Are major issues such as diagnosis and management adequately addressed?
'Do the guidelines address issues of importance to
doctors?
"[The link between infections and CFS remains uncertain."
"These studies indirectly suggest the presence of a chronic viral infection, but
are far from constituting proof of such infection."
"So far, no microbes have been isolated and correlated to symptoms."
"Although not specific for CFS, depressed NK cell function has been consistently
seen. The clinical
implications of this finding remain uncertain."
"Other markers of immune activation also have been found…It is not clear that
these abnormalities have any relationship to the symptoms reported by patients
with CFS."…………
"Thus, there is considerable evidence of abnormalities in the CNS, particularly
the limbic system, in patients with CFS. The aetiology of the abnormalities, and
their relationship to the symptoms of CFS, remains obscure."
These statements were made in a November 1999 review co-authored by Professor
Anthony Komaroff Like those in the guidelines, the comments in this review
reflect the uncertain significance associated with many pathophysiological
findings in CFS. This does not mean that there is not a pathophysiological
basis to CFS, but simply that the research is 'work in progress' and it is too
early to draw firm conclusions about the exact nature of the pathophysiological
processes responsible for making people sick.
If the results of overseas epidemiological studies are applicable in Australia,
then it can be expected that between 40,000 and 140,000 Australians will meet
research criteria for CFS at any one time. An even greater number of people will
have idiopathic chronic fatigue, and these people will also come under the
influence of the guidelines.
A cynical distrust now permeates some people's views of the guidelines and the
Working Group. This outcome was unnecessary and should have been avoided.

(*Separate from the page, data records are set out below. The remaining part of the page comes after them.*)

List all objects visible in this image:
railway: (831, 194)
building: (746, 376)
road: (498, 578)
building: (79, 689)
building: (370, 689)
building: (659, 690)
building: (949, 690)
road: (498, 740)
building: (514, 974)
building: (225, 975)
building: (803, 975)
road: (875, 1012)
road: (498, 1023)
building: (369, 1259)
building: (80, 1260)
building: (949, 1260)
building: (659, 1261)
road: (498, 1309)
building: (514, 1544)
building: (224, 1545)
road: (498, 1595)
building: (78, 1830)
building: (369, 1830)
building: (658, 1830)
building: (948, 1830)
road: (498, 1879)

Because there are aspects of the guidelines that could be improved
significantly, it is difficult to give them unqualified support. The following
points represent my major concerns with the published version of the document:
Discussion of the spectrum of severity of CFS, and the symptoms that may be
associated with the illness, is poor. This will not necessarily affect the
process of diagnosing CFS, but doctors may be confronted with symptoms they do
not associate with CFS, which could cause unnecessary confusion. It would have
been more helpful if the guidelines contained a table detailing the outcomes of
CBT/GET trials. This would have allowed both doctor and person with CFS to make
better-informed decisions about the effectiveness, relevance and appropriate use
of these therapies. The detection and treatment of neurally mediated
hypertension could have legitimately been discussed in Chapter 3, and would have
potentially given GPs another avenue by which to help some of their CFS
patients. Treatment options other than fludrocortisone do exist.

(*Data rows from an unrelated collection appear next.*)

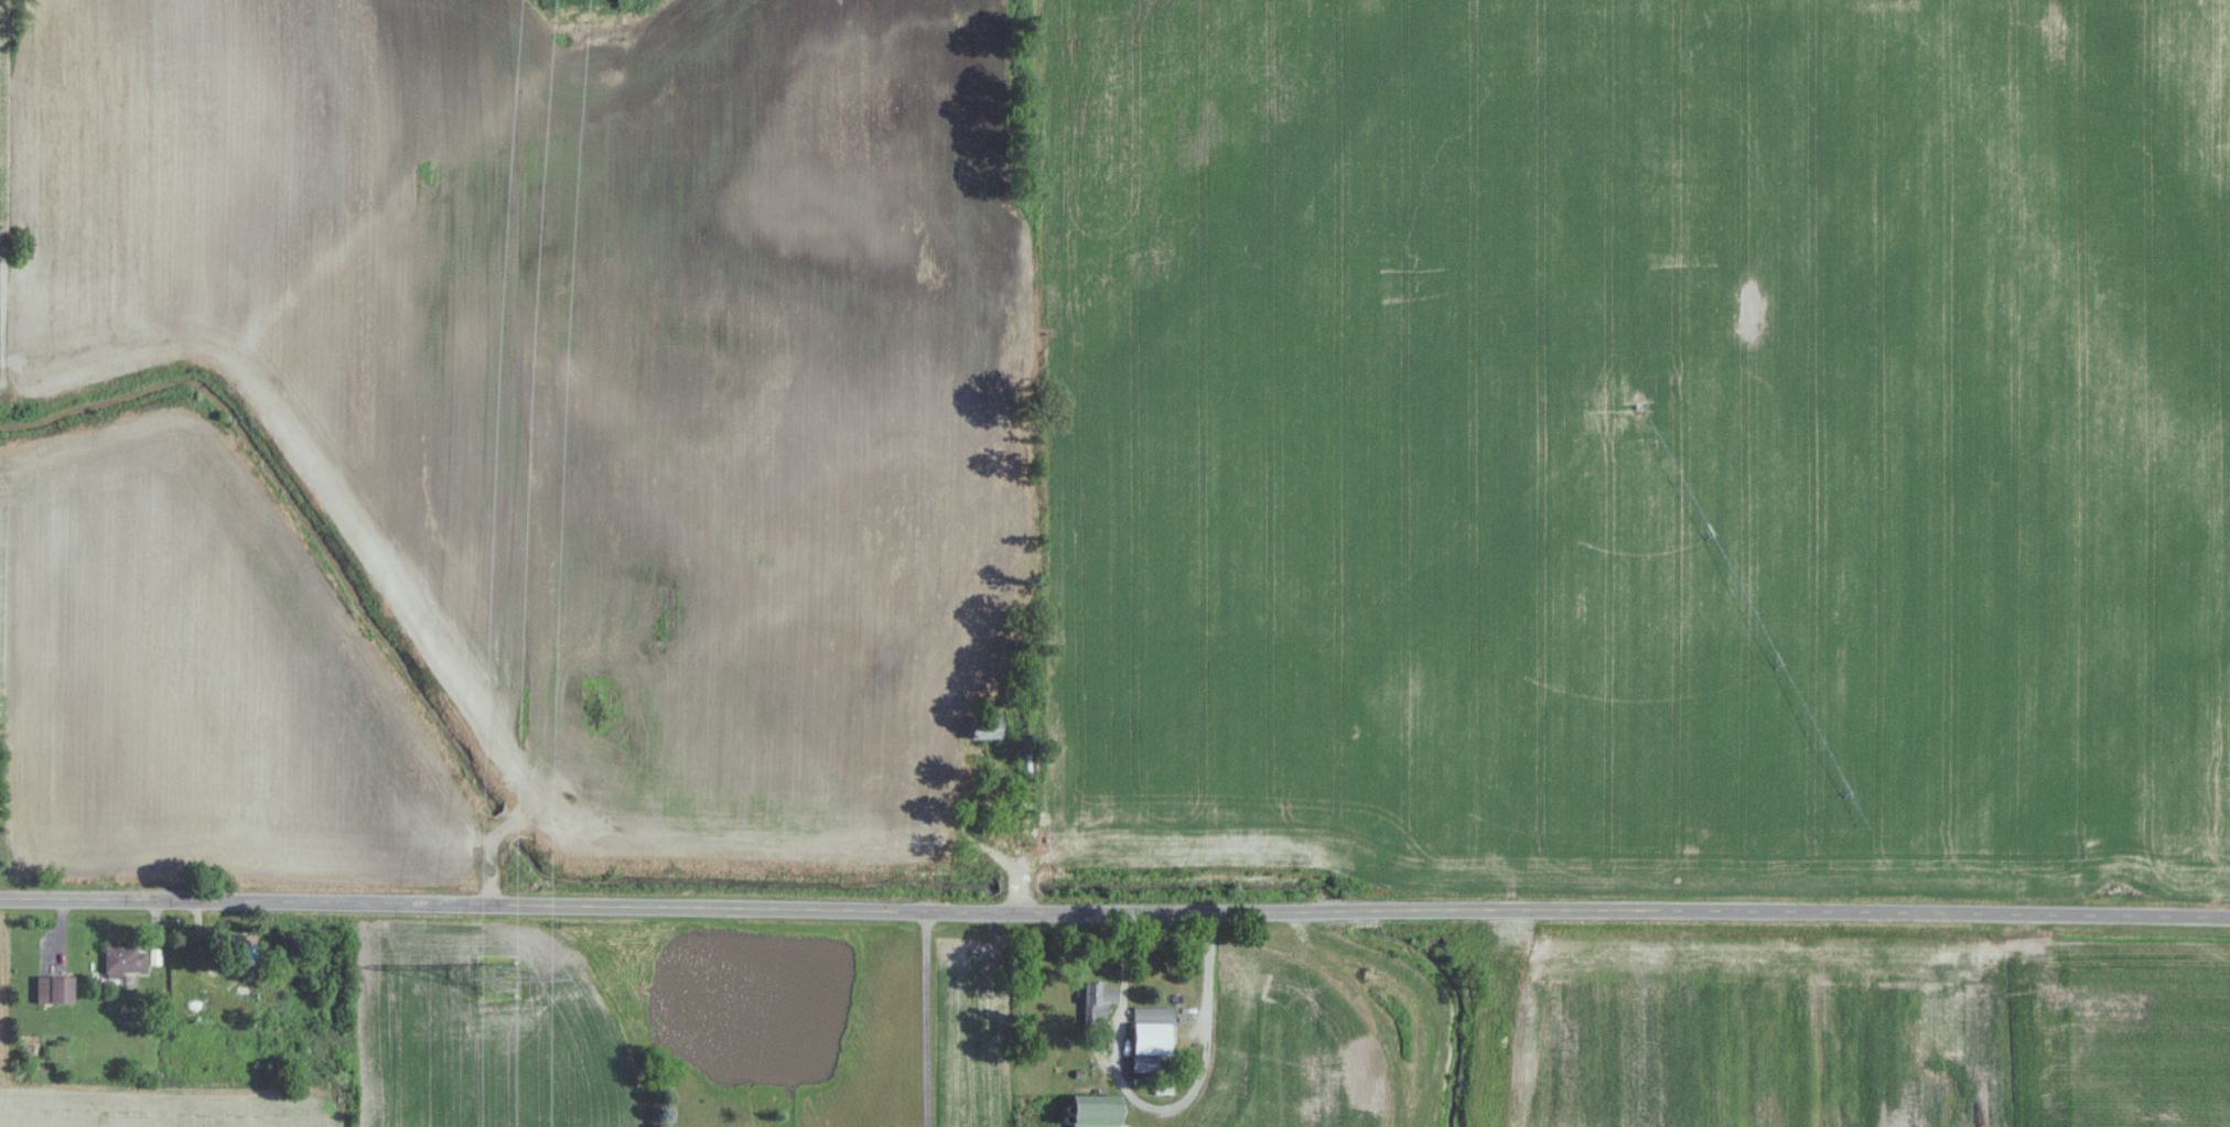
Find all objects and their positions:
building: (990, 730)
road: (1115, 914)
building: (129, 960)
power tower: (504, 974)
building: (58, 989)
building: (1101, 999)
building: (201, 1008)
road: (928, 1019)
building: (1155, 1030)
road: (1159, 1106)
building: (1101, 1111)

Far more CFS health consumer "evidence," as provided in written submissions
could have been included. This inadequacy calls into question the interpretation
and use of the National Health and Medical Research Council's "levels of
evidence" as required in evidence-based guidelines. CFS health consumer
experience can often be seen to be ahead of research projects and agenda. Such
experience needs to be treated more seriously. Other suitable formats within the
guidelines could have been used to enable their expression. It could also be
used to pre-empt
suitable research projects.
The guidelines receive at least a satisfactory grade for the issues listed as
Level 1 and Level 2 priorities, as discussed previously. For Level 3 priority
issues I believe some problems still exist, but in the overall context of the
guidelines these problems are generally minor (but annoying nonetheless). For
Level 4 priority issues, the guidelines receive an unsatisfactory grade owing to
problems with the guideline-development process. However, as I discussed above,
the
impact of the process on the content of the guidelines - and thus on the
overwhelming majority of people with CFS - is very limited.
Craig Ellis B.A., B.S.W. (Hons), Cert. E.F.M., Cert. Adv. Eng.
June 2002
Consumer Health Forum representative, December 1996 - June 2002
Member, CFS Guidelines Working Group, December 1996 - May 2002
Member, ME/CFS Society of Victoria Inc.